▸ **Selected excerpt**
::::::::

The only revisionism going on there is pretending that XT was never a deadly serious (ie overambitious) attempt at an actual governance coup, which was willing to risk catastrophic consensus failure in order to achieve narrow process and technical changes of strictly limited value.

You are, by retroactively reframing XT as merely some kind of magical motivational poster, desperately trying to avoid the stinging cognitive dissonance of its inglorious defeat.

Team Gavin said things and acted as if XT would destroy Core with a bang, but what happened is XT died with only the faintest of whimpers.

::::::::

▸ **Required work**
Rewrite the passage about XT, beginning at "The only revisionism" and stopping after "faintest of whimpers.", with "desperately" changed to "anxiously".

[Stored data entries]

::::::::

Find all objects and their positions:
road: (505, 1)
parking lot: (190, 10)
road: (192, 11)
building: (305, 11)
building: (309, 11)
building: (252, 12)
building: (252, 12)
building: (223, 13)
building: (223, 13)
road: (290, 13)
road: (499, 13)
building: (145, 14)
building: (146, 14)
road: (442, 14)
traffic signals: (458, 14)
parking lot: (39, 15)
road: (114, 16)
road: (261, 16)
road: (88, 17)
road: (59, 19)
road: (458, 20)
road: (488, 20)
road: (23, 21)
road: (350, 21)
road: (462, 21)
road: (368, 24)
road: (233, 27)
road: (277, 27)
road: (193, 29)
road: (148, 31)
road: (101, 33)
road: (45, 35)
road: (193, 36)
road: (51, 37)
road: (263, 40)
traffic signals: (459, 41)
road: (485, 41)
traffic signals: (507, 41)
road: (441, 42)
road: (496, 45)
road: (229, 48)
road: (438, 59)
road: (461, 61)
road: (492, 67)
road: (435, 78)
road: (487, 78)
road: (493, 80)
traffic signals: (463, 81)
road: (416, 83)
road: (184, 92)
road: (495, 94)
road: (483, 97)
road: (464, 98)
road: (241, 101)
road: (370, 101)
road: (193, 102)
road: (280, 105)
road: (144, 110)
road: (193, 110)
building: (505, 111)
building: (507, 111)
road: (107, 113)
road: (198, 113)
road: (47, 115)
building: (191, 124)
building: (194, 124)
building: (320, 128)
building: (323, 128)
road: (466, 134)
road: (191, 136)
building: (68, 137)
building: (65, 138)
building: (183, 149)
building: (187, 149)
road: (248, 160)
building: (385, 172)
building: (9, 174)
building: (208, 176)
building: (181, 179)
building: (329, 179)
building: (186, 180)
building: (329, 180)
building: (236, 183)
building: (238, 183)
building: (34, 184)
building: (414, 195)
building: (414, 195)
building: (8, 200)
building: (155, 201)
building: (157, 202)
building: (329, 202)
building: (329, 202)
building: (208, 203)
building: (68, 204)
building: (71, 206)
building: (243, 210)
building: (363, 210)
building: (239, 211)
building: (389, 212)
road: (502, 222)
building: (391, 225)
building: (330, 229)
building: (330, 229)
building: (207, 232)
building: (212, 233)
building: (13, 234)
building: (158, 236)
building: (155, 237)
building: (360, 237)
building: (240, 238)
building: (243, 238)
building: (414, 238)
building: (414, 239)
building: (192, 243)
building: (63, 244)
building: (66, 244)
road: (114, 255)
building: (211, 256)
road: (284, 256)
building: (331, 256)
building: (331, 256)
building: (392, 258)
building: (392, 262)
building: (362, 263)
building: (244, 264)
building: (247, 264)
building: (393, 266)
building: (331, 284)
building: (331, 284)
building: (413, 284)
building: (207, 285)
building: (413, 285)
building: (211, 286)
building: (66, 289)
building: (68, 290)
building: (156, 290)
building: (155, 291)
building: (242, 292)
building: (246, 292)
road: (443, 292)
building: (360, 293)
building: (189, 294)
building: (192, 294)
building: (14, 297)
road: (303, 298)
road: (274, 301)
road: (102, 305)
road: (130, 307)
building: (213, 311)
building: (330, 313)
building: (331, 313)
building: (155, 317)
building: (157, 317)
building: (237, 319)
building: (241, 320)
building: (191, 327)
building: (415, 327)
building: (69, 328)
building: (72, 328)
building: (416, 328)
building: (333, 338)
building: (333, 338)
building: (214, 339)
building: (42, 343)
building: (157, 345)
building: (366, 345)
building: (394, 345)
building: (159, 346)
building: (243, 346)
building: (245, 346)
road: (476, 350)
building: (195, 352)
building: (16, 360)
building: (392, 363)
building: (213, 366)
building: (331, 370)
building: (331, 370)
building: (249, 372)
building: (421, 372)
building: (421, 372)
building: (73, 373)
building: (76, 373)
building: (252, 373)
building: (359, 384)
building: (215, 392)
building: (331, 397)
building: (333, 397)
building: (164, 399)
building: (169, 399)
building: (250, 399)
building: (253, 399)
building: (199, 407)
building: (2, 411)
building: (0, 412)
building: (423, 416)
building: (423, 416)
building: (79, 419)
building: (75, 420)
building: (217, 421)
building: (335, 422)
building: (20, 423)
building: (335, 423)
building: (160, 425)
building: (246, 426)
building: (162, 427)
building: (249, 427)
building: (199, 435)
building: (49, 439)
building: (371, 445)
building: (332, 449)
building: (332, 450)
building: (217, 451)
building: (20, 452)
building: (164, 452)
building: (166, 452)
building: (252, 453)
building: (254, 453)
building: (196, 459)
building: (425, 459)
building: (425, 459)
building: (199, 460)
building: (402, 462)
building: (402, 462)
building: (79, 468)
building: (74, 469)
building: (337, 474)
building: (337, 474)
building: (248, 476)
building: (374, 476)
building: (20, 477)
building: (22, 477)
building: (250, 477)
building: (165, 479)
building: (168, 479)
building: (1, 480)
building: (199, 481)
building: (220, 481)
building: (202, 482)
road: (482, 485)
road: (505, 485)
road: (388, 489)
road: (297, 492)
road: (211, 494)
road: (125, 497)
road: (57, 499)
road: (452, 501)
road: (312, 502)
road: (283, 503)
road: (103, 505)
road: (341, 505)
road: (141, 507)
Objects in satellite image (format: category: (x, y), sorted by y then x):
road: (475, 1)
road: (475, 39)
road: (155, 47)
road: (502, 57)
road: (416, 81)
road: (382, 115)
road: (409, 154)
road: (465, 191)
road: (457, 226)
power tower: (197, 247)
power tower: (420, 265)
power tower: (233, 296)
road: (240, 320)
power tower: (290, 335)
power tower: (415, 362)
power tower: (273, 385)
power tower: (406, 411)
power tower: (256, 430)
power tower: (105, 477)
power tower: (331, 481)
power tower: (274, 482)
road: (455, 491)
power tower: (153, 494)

::::::::

▸ **Complete answer**
The only revisionism going on there is pretending that XT was never a deadly serious (ie overambitious) attempt at an actual governance coup, which was willing to risk catastrophic consensus failure in order to achieve narrow process and technical changes of strictly limited value.

You are, by retroactively reframing XT as merely some kind of magical motivational poster, anxiously trying to avoid the stinging cognitive dissonance of its inglorious defeat.

Team Gavin said things and acted as if XT would destroy Core with a bang, but what happened is XT died with only the faintest of whimpers.